ПИСЬМЕННОЕ ЗАДАНИЕ A –
Падение каких государств, согласно фрагменту страницы, повлекло массовое переселение деятелей культуры в Москву?
ПИСЬМЕННОЕ ЗАДАНИЕ B –
Перечислите, пожалуйста, все лингвистические аспекты второго южнославянского влияния, которые названы во фрагменте страницы.

ФРАГМЕНТ СТРАНИЦЫ –

^^^^

ЯЗЫКОВАЯ СИТУАЦИЯ ДИГЛОССИИ И ЕЕ ОТРАЖЕНИЕ В ДРЕВНЕРУССКОЙ АГИОГРАФИИ В ПЕРИОД ВТОРОГО ЮЖНОСЛАВЯНСКОГО ВЛИЯНИЯ

THE LINGUISTIC SITUATION OF DIGLOSSIA AND ITS REFLECTION IN OLD RUSSIAN HAGIOGRAPHY IN THE PERIOD OF THE SECOND SOUTH SLAVIC INFLUENCE
Цой М.К.
Цитировать:
Цой М.К. ЯЗЫКОВАЯ СИТУАЦИЯ ДИГЛОССИИ И ЕЕ ОТРАЖЕНИЕ В ДРЕВНЕРУССКОЙ АГИОГРАФИИ В ПЕРИОД ВТОРОГО ЮЖНОСЛАВЯНСКОГО ВЛИЯНИЯ // Universum: филология и искусствоведение : электрон. научн. журн. 2025. 10(136). URL: https://7universum.com/ru/philology/archive/item/20886 (дата обращения: 05.12.2025).
Прочитать статью:

 

АННОТАЦИЯ

В статье исследуется феномен «второго южнославянского влияния» – ключевой этап в истории русского литературного языка и культуры конца XIV-XVI вв. Рассматриваются экстралингвистические предпосылки процесса, вызванного массовым переселением деятелей культуры в Москву после падения Византии и славянских государств под натиском Османской империи. Подробно анализируются лингвистические аспекты влияния: архаизация орфографии и грамматики, активное проникновение старославянизмов и грецизмов в лексику, формирование сложного риторического стиля «плетения словес». Особое внимание уделяется последствиям этого явления – возникновению языкового дуализма (двуязычия), заключавшегося в противопоставлении книжного церковнославянского и разговорного русского языка, и его отражению в агиографической литературе XV-XVI вв. В то же время разговорный язык оказывал большое влияние (или усилил свое влияние) на язык литературный по ряду направлений.

^^^^

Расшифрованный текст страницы
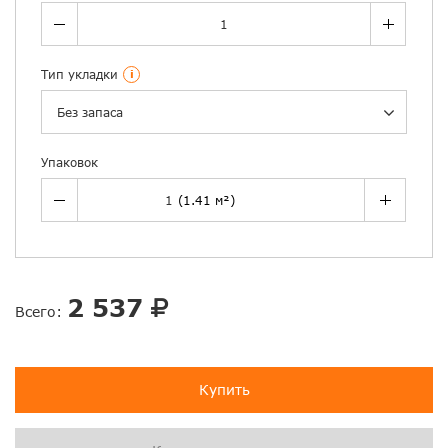
Тип укладки
i
Без запаса
Упаковок
2 537
Всего:
Купить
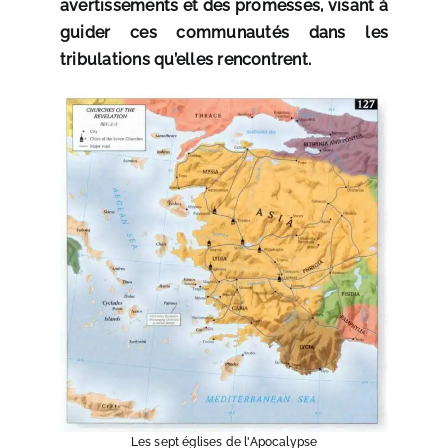
avertissements et des promesses, visant à
guider ces communautés dans les
tribulations qu’elles rencontrent.
Les sept églises de l'Apocalypse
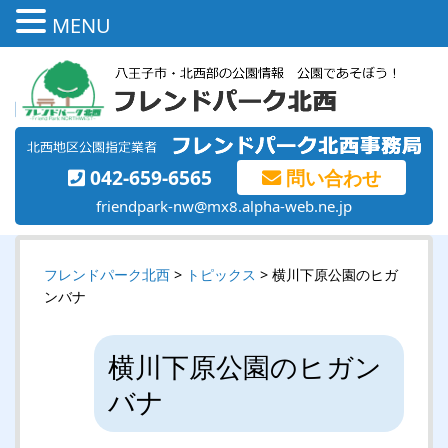
MENU
042-659-6565
問い合わせ
friendpark-nw@mx8.alpha-web.ne.jp
フレンドパーク北西
>
トピックス
> 横川下原公園のヒガ
ンバナ
横川下原公園のヒガン
バナ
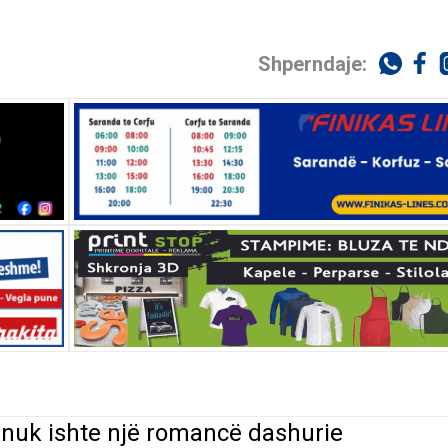
Shperndaje:
 nuk ishte një romancë dashurie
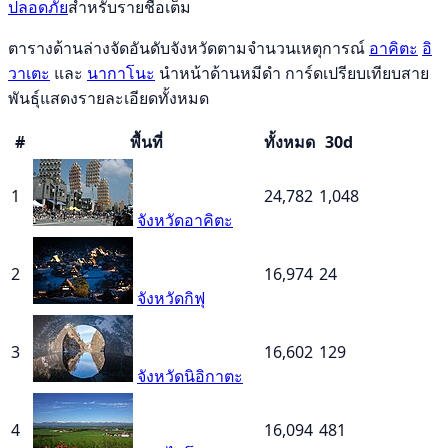
ปลอดภัย
สำหรับรายชื่อเต็ม
ตารางด้านล่างจัดอันดับจังหวัดตามจำนวนเหตุการณ์
อาคิตะ
อิ
วาเตะ
และ
นากาโนะ
นำหน้าด้านหมีดำ การ์ดเปรียบเทียบสาย
พันธุ์แสดงรายละเอียดทั้งหมด
#
พื้นที่
ทั้งหมด
30d
1
24,782
1,048
จังหวัดอาคิตะ
2
16,974
24
จังหวัดกิฟุ
3
16,602
129
จังหวัดนิอิกาตะ
4
16,094
481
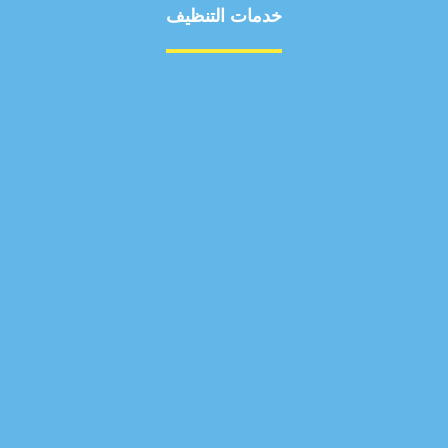
خدمات التنظيف
مكافحة الآفات
مركبة
بناء
غسيل سيارة
صيانة
تجاري
عادي
خدمات
الداخلية
الخارج
اتصال
لورم
معلومات
الخارج
خدمات
خدمات ساخنة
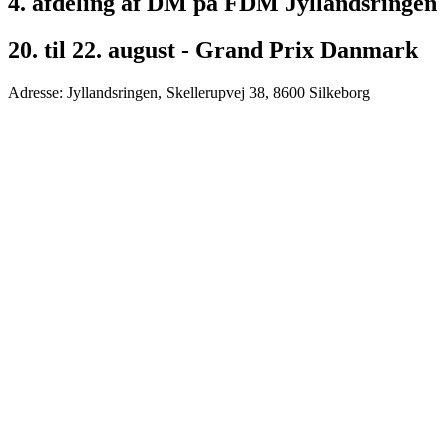
4. afdeling af DM på FDM Jyllandsringen
20. til 22. august - Grand Prix Danmark
Adresse: Jyllandsringen, Skellerupvej 38, 8600 Silkeborg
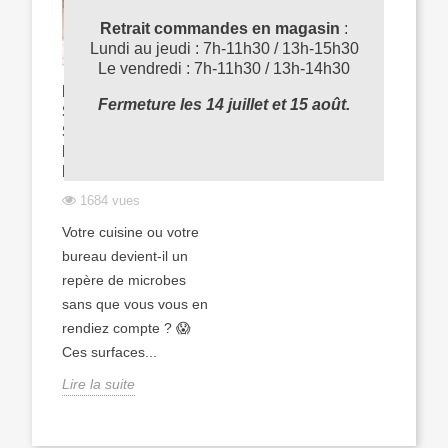
Retrait commandes en magasin
:
Lundi au jeudi : 7h-11h30 / 13h-15h30
Le vendredi : 7h-11h30 / 13h-14h30
HYGIÈNE DES
Fermeture les 14 juillet et 15 août.
SURFACES : LES
SECRETS D'UN
NETTOYAGE
EFFICACE
1684 vues
Votre cuisine ou votre
bureau devient-il un
repère de microbes
sans que vous vous en
rendiez compte ? 😱
Ces surfaces...
Lire la suite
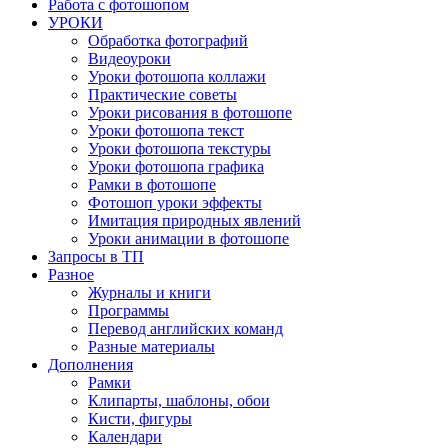
Работа с фотошопом
УРОКИ
Обработка фотографий
Видеоуроки
Уроки фотошопа коллажи
Практические советы
Уроки рисования в фотошопе
Уроки фотошопа текст
Уроки фотошопа текстуры
Уроки фотошопа графика
Рамки в фотошопе
Фотошоп уроки эффекты
Имитация природных явлений
Уроки анимации в фотошопе
Запросы в ТП
Разное
Журналы и книги
Программы
Перевод английских команд
Разные материалы
Дополнения
Рамки
Клипарты, шаблоны, обои
Кисти, фигуры
Календари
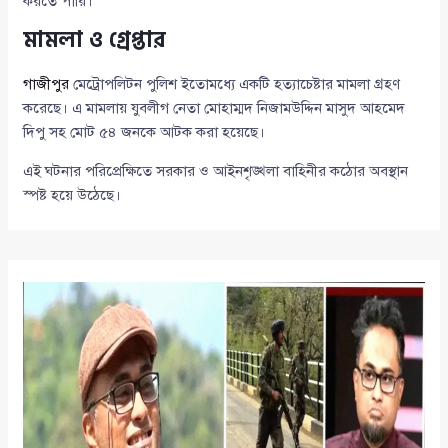
করতে পারি।”
মামলা ও গ্রেপ্তার
গাজীপুর
মেট্রোপলিটন পুলিশ ইতোমধ্যে একটি হত্যাচেষ্টার মামলা গ্রহণ
করেছে। এ মামলায় যুবলীগ নেতা মোহাম্মদ নিজামউদ্দিন মাসুদ আহমেদ
দিপু সহ মোট ৫৪ জনকে আটক করা হয়েছে।
এই ঘটনার পরিপ্রেক্ষিতে সরকার ও আইনশৃঙ্খলা বাহিনীর কঠোর অবস্থান
স্পষ্ট হয়ে উঠেছে।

^^^^

РЕЗУЛЬТАТ A –
Падение Византии и славянских государств под натиском Османской империи.

РЕЗУЛЬТАТ B –
- архаизация орфографии и грамматики
- активное проникновение старославянизмов и грецизмов в лексику
- формирование сложного риторического стиля «плетения словес»